* SOURCE DOCUMENT:

“Distilling the essence of the past, which is experience; and
connecting it to the future, which is opportunity.”
- Ron Manners
I’m really enjoying reading Ron Manners’ memoirs at the moment—a record of the failures, success and thoughts of a remarkable West Australian and “an inspiring story of the power of ideas, combining a wealth of entertainment, wisdom and practical advice and an eloquent and compelling defence of individual freedom.”
Adventurer, miner, money-launderer and entrepreneur, the head of (among others things) the Mannkal Economic Education Foundation, his book Heroic Misadventures is subtitled ‘Australia: Four Decades - Full Circle.’ Why? Essentially because the woes endured here are really no different in The Lucky Country, and those woes been returning:
In the 1970s we saw Australia’s Federal Government doing stupid things. Future generations regretted that damage to our Australian economy as we paid the ongoing price.
“Now, following a period of prosperity where industry and entrepreneurship was encouraged, we see our debt (over-stimulation) and damage (ETS) and the resultant costs and uncompetitiveness being passed onto future generations.
“We are also forced to listen to political incompetents who claim that ‘governments create jobs’ as they gamble with our future.
“Equally appalling is the sight of ‘big business’ lining up like pigs at a trough to collect the taxpayer-funded subsidies as their prize for demanding ‘certainty’ as the ETS inflicts another tax on anyone who produces or has the courage to engage in productive activities.
“My book Heroic Misadventures is not entirely about such Shakespearian tragedies, it is mainly a collection of stories on how resilient individuals can rise above political nonsense, in their efforts towards survival and self-sufficiency
It’s a great and irreverent book, and a great stocking stuffer for the favourite resilient individual in your life. Ron has the tremendous ability to tell a colourful down-to-earth tale while slipping in a moral before you’ve even realised it. Even simple stories like this one about the ongoing opposition of compliance versus creativity, offered to graduating students at the WA School of Mines, which could be the theme of the 2025 Task Force:
So, what of the future?
“Why am I an Optimist?

* MATERIAL SHOWN:
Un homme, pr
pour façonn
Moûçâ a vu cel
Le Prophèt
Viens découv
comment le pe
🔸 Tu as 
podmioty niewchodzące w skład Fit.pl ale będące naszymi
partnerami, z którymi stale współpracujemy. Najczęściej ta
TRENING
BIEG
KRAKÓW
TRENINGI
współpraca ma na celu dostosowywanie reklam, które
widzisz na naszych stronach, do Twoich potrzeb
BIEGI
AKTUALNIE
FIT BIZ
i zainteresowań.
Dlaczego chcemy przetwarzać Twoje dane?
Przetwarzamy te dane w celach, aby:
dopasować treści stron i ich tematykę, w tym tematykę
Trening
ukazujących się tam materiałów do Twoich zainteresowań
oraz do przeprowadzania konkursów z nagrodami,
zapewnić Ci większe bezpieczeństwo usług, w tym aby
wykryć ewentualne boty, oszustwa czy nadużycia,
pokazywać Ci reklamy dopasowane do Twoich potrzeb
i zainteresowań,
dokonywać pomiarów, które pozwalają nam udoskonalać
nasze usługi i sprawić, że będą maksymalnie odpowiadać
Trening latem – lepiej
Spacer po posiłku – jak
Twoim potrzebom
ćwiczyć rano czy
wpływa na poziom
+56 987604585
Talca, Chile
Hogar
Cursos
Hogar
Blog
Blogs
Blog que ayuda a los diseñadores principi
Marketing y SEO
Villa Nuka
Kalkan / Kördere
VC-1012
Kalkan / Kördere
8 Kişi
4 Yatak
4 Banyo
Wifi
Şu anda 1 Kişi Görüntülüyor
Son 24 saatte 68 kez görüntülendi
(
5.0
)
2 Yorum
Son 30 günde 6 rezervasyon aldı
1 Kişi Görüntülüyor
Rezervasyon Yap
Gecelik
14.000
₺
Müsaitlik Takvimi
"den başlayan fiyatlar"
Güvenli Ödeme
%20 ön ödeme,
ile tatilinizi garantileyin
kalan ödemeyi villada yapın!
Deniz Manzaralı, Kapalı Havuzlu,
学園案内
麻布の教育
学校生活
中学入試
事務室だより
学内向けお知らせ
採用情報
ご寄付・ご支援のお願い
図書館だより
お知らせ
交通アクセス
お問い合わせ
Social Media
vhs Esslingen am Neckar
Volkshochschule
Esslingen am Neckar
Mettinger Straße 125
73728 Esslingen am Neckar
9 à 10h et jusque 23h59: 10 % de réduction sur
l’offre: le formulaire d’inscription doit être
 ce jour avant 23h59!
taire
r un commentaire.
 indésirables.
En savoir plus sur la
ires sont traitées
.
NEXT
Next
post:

* PROBLEMS TO WORK ON:
[A] In the piece on Ron Manners' memoir, what is the subtitle of Heroic Misadventures?
[B] Resume the piece on Ron Manners' memoir from the point where it stops.
The material above has nothing to do with what is asked here.

* TASK-BY-TASK RESULTS:
[A] ‘Australia: Four Decades - Full Circle.’

[B]
“Well, I was thinking about that this morning when I realised I felt more adrenaline flowing from having dinner last night with our own management team of 20 executives [in his family-owned company] than I did from spending last week in Queensland at the Australian Institute of Company Directors’ Annual Conference, where 500 of Australia’s captains of industry were gathered.
“Why was that?
“I think that Australia’s corporate captains feel that they have already reached the ‘dizzy heights,’ and are preoccupied 90 per cent of the time with compliance issues with only 10 per cent devoted to creativity.
“With our team, we are still on the way up, with much more yet to achieve, so we focus 90 per cent on creativity issues and only 10 per cent of our time on compliance.
“. . . If you let compliance with the the myriad of regulations . . . take over, then nothing will be discovered or produced. . .”
“Don’t let the detractors deter you from your productive challenges. Anyone without a clear vision of their future ceases to live. . . Henry David Thoreau once said:Youth gets together the materials for the bridge to the moon, but later the middle-aged man decides to make a woodshed with them."“As you embark on your careers, don’t let lesser people turn your ‘bridges to the moon’ into any ‘old woodshed.’
“Let your visions shape your destiny, and if anyone like this gets in your way—run right over the bastards!”
2 comments:
Sounds like a good book. I do love an optimist - I think the blogosphere is overwhelmingly pessimistic and in a state of permanent nostril-flaring outrage over anything and everything. No sense of life.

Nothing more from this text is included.